Ma è bene anche entrare nel merito. Nella telefonata lo informavo di un emendamento che avrebbe consentito di accelerare i processi autorizzativi di molte opere strategiche, tra cui il cosiddetto progetto Tempa Rossa di Taranto, bloccato da anni. La società di mio marito, invece, operava come subappaltatrice in Basilicata per un lavoro che nulla aveva a che vedere con lo sviluppo del progetto di Taranto e risaliva ad epoca precedente a quella in cui sono stata nominata ministro.

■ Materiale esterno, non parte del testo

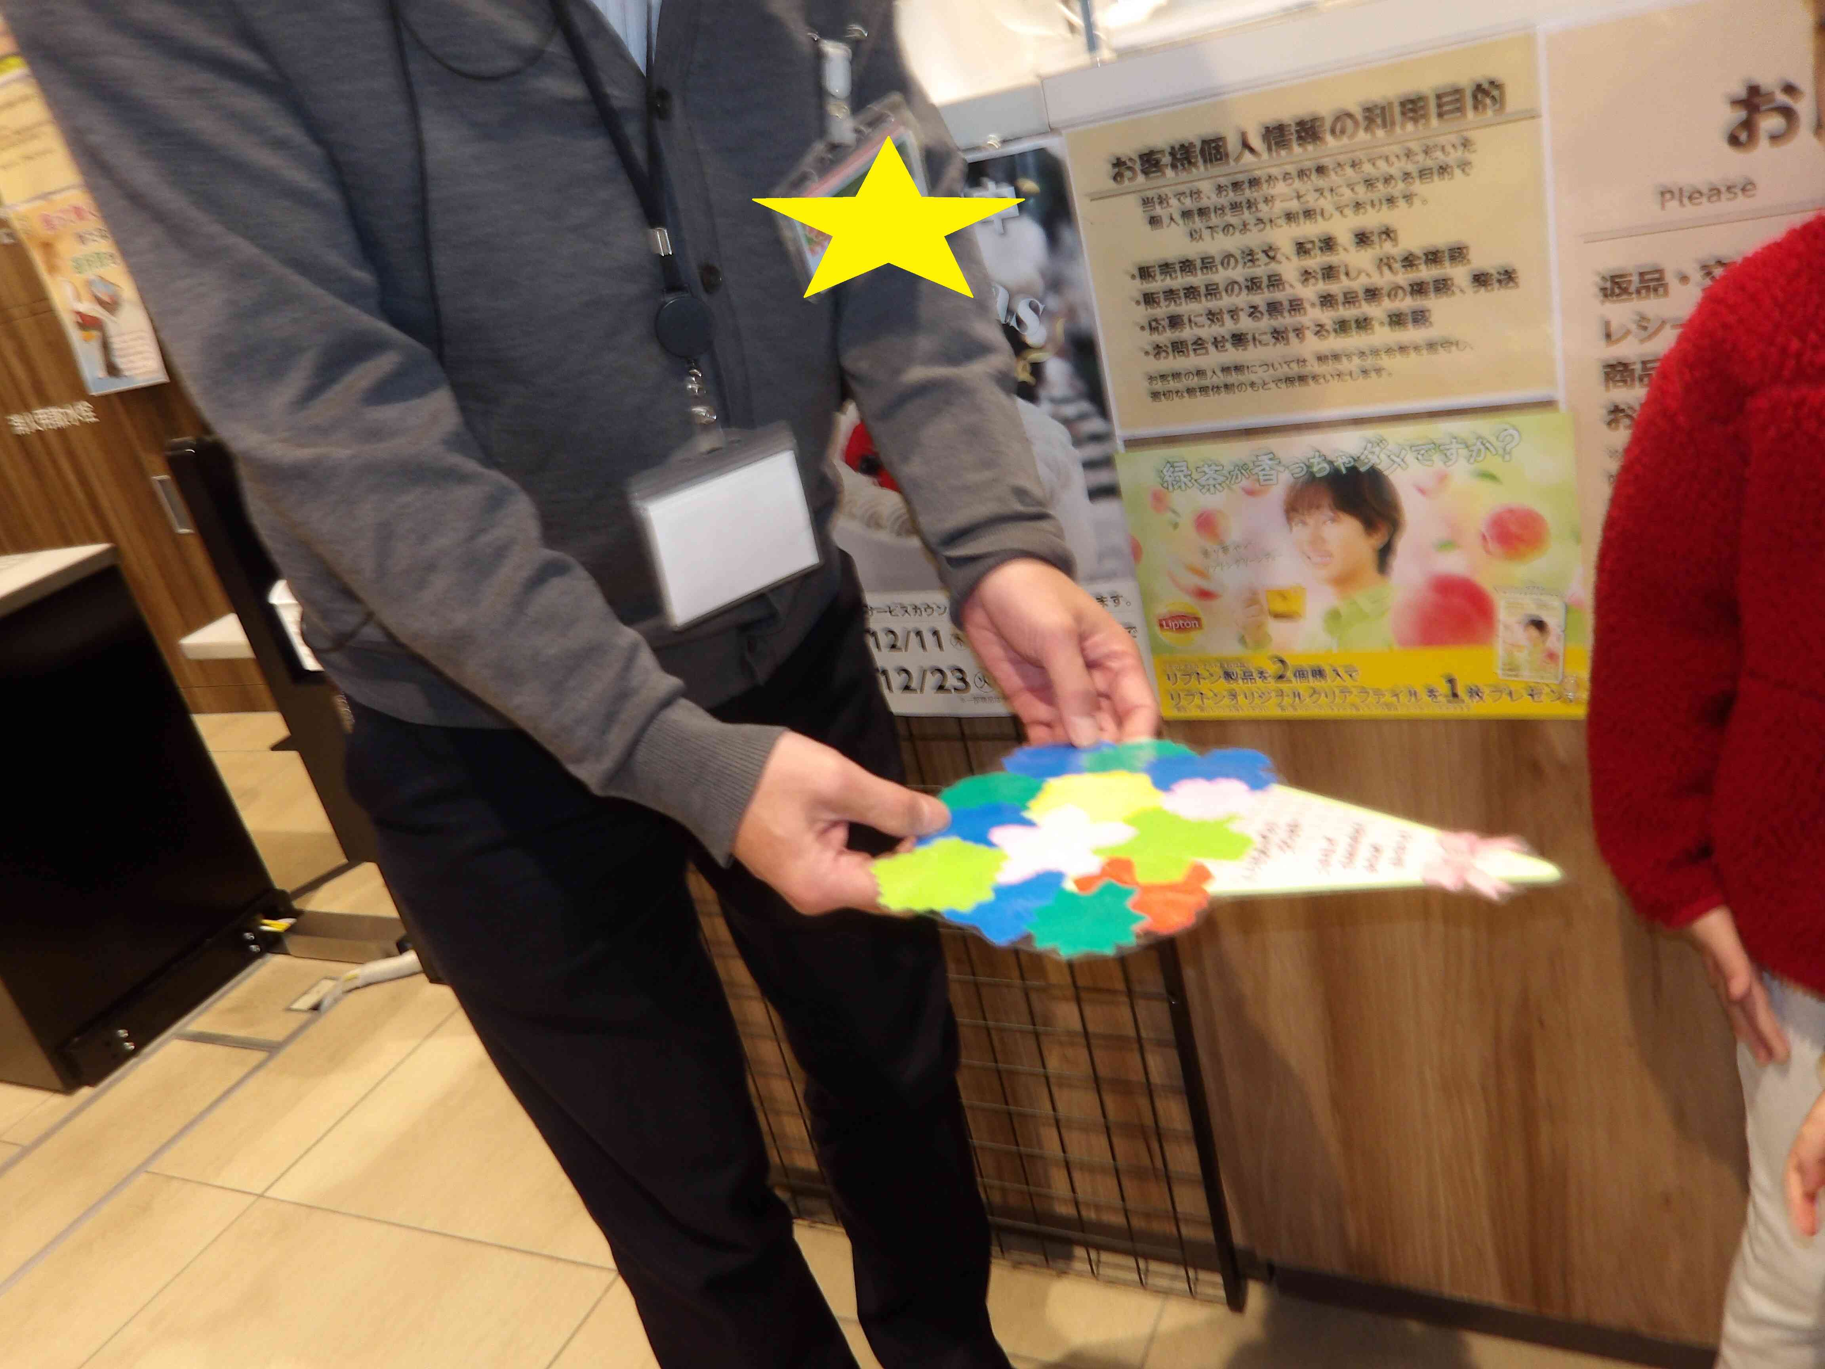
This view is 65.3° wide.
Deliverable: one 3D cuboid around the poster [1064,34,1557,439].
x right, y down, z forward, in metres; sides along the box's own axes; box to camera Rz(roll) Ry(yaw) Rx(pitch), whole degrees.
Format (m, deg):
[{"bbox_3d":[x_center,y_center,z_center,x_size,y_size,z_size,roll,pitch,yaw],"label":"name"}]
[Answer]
[{"bbox_3d":[0.251,-0.270,0.910,0.291,0.213,0.015,-1,25,29],"label":"poster"}]

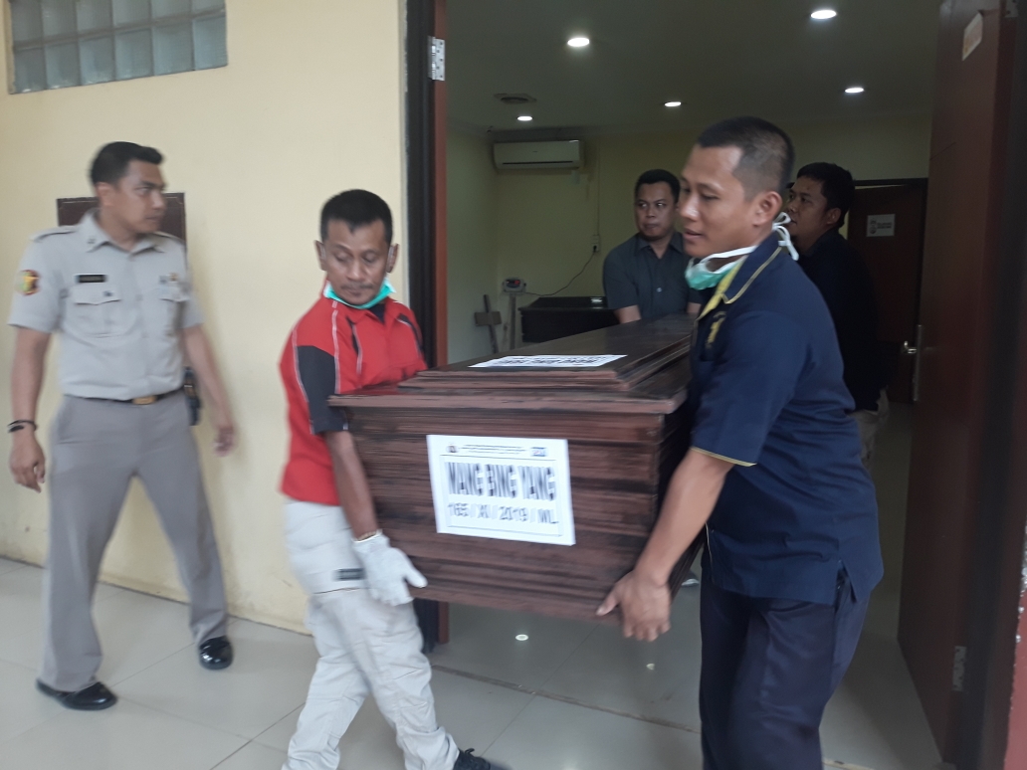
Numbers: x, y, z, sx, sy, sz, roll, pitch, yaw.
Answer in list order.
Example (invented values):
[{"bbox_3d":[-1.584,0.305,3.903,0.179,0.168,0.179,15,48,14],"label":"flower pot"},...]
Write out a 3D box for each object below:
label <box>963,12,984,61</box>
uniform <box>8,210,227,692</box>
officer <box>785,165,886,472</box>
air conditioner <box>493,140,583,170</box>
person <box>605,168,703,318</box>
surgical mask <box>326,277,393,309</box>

Qualcuno ha gridato allo scandalo, al ministro che favorisce il marito. Non è vero. Io rivendico l’importanza di quella norma per il Paese. Come sappiamo, uno dei problemi dell’Italia è la costante necessità di acquistare dall’estero le risorse energetiche di cui abbiamo bisogno, per riscaldare le nostre case, per accendere le luci, per cucinare e per produrre le eccellenze del made in Italy che mandano avanti la nostra economia. In questo contesto una serie di grandi imprese hanno deciso di investire miliardi di euro per estrarre petrolio e gas naturale in Italia e di farlo, peraltro, al Sud. È un settore che il governo ritiene strategico e che comporta la creazione di posti di lavoro e di un indotto importante.

Insomma, non era necessario un mio speciale interessamento per mandare avanti una norma così importante. E comunque, dopo che è stata approvata, non abbiamo attivato i poteri sostitutivi che la legge ci conferiva. In sintesi, appare chiaro che tutto è accaduto alla luce del sole, su un progetto strategico per il Paese e nel massimo rispetto del mio ruolo. Ovviamente, mi rendo conto che ci sono tutti gli ingredienti per uno scandalo mediatico: il ministro, la telefonata, il grande progetto industriale, un mio familiare. Ricamarci sopra, per molti, è stato facile. Ancor più facile in vista del referendum sulle trivelle, che per molti è occasione non di ragionamento serio ma di bagarre politica.

Anche per questo, primariamente per ragioni di opportunità politica ho subito deciso di dimettermi, per senso di responsabilità verso il governo del quale ho fatto parte, a maggior ragione alla vigilia di un appuntamento fondamentale come è il referendum sulle trivelle. Ma la mia è anche una scelta umana, che mi costa, ma che ritengo doverosa per i miei principi che hanno ispirato sempre la mia vita. Credo che anche alla luce del ruolo istituzionale che ho ricoperto, queste precisazioni siano per me necessarie, per consentire ai lettori, ai cittadini e alle molte persone che hanno lavorato con me di farsi un’opinione critica conoscendo i fatti e potendo giudicare in maniera informata.